OutdoorWelten: Warum die große Strecke? Hätte die Hälfte für dieselbe Erfahrung nicht auch gereicht?

Simon Michalowicz: Keinesfalls! Am Anfang stand ich unter dem selbst auferlegten Leistungsdruck das Ziel auch einzuhalten, mich nicht zu blamieren. Dann hatte ich ein Schlüsselerlebnis durch die Begegnung mit einem bekannten norwegischen Outdoor- Abenteurer. Er meinte, ich solle jeden Tag bewusst genießen und mir darüber klar sein, dass dies die vielleicht schönste Zeit meines Lebens werden wird. Ich habe mir die Worte immer wieder in Erinnerung gerufen, auch in schlechter Zeit, wenn es um Wetter und Gesundheit nicht zum Besten stand. Er hatte Recht. Am Ende wollte ich nicht mehr nach Hause zurück.

OutdoorWelten: Gibt es in Norwegen auch so starke regionale Unterschiede wie in Deutschland?

Simon Michalowicz: Ich will das nicht vergleichen, aber je weiter man sich von Städten entfernt, desto gastfreundlicher und gelassener werden die Menschen. Oben im Norden war die Gelassenheit besonders stark zu spüren. Zeit spielt eine untergeordnete Rolle. Die sozialen Unterschiede übrigens auch. Da könnte in in der Hütte der König im verschwitzten Hemd neben einem sitzen und du merkst es nicht. Ir- gendwie tritt alles hinter der überwältigen Natur zurück. Sie ist der Hauptdarsteller, gibt den Ton an, den Rhythmus vor und schlägt jeden in den Bann. Und es wird nie eintönig. Die weiten Hügellandschaften im Norden, die schroffen Felswände im Süden, die bunten Heideflächen, der Wechsel der Gesteinsarten.

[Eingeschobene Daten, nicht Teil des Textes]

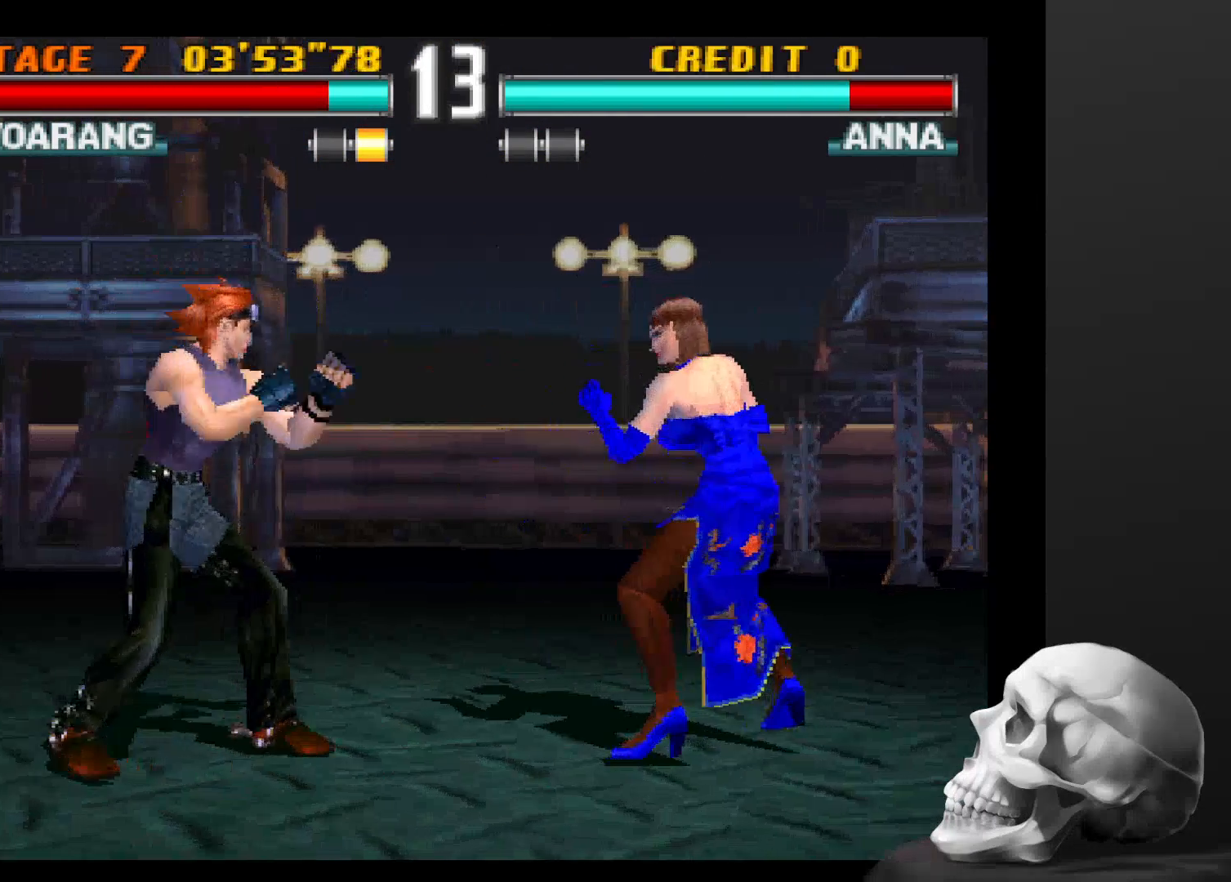
{"dt_ms": 500, "buttons": [], "left_stick": "center", "right_stick": "center", "events": [[134, "SQUARE", "down"], [434, "SQUARE", "up"]]}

OutdoorWelten: Kommen wir zu ihrer Sprache. Sie haben die Gabe sehr detailreich und di erenziert ihre Erlebnisse lebendig zu machen. Woher kommt das

Simon Michalowicz: Außer meiner Vorliebe für Naturbücher und Erlebnisberichte fällt mir nichts dazu ein. Es muss wohl eine gewisse Begabung da sein, die Eindrücke in Worte zu fassen. Nach dem Buch lässt es sich ja kaum leugnen. Ich freue mich sehr darüber, die Leser quasi mitzunehmen. Inzwischen halte ich auch viele Vorträge über meine Norwegenerlebnisse. Was für eine Entwicklung! Damals wollte ich nur loslaufen und eine schöne Zeit haben. Die habe ich jetzt häufiger. In ein paar Tagen geht es auf Skitour nach Grönland mit dem Fotografen Martin Hülle.

OutdoorWelten: Ich wünsche Ihnen dafür alles Gute und bedanke mich für das Gespräch.